Aim of the exercise ::
Only one stretch of the records below should be repeated. It starts with the line containing "familiales. C'est ainsi" and goes on through the line containing "Allgemeine Geschäftsbedingungen und", exactly as written.

Provided entries ::
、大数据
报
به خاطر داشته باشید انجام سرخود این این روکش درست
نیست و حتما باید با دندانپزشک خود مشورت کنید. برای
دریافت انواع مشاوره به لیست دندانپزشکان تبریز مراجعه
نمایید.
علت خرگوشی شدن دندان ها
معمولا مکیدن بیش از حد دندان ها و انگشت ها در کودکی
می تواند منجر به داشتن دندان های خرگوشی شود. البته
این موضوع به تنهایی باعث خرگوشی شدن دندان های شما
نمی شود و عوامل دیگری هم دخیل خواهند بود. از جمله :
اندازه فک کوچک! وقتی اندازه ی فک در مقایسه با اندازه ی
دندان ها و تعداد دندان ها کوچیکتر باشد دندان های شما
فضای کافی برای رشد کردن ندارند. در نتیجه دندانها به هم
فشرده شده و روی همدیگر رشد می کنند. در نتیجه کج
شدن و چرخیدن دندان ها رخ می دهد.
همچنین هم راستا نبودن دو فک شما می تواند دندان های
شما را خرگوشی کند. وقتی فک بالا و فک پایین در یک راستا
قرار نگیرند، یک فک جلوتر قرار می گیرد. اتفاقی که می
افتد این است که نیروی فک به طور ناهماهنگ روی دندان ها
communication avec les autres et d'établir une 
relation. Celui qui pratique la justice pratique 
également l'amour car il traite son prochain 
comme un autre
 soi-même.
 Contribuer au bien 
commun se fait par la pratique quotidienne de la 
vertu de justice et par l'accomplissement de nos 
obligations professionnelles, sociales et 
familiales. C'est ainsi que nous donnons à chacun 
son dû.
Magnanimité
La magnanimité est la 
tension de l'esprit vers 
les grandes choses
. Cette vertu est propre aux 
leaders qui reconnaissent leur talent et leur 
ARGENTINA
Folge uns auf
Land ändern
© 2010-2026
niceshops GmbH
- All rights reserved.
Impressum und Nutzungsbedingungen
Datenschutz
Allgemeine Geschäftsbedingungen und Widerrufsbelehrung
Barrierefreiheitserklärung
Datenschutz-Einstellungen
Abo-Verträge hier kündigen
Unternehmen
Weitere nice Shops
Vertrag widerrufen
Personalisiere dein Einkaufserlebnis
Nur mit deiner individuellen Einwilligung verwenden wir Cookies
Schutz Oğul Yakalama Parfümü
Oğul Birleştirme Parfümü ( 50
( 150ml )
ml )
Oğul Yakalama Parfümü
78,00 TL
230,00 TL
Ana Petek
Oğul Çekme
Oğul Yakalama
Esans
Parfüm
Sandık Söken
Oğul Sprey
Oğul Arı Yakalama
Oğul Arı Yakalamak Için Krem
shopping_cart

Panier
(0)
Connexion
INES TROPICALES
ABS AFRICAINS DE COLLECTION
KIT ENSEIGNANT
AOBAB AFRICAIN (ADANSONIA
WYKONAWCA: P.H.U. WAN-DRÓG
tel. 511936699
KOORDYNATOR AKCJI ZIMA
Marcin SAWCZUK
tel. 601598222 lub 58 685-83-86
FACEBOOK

Exercise response ::
familiales. C'est ainsi que nous donnons à chacun 
son dû.
Magnanimité
La magnanimité est la 
tension de l'esprit vers 
les grandes choses
. Cette vertu est propre aux 
leaders qui reconnaissent leur talent et leur 
ARGENTINA
Folge uns auf
Land ändern
© 2010-2026
niceshops GmbH
- All rights reserved.
Impressum und Nutzungsbedingungen
Datenschutz
Allgemeine Geschäftsbedingungen und Widerrufsbelehrung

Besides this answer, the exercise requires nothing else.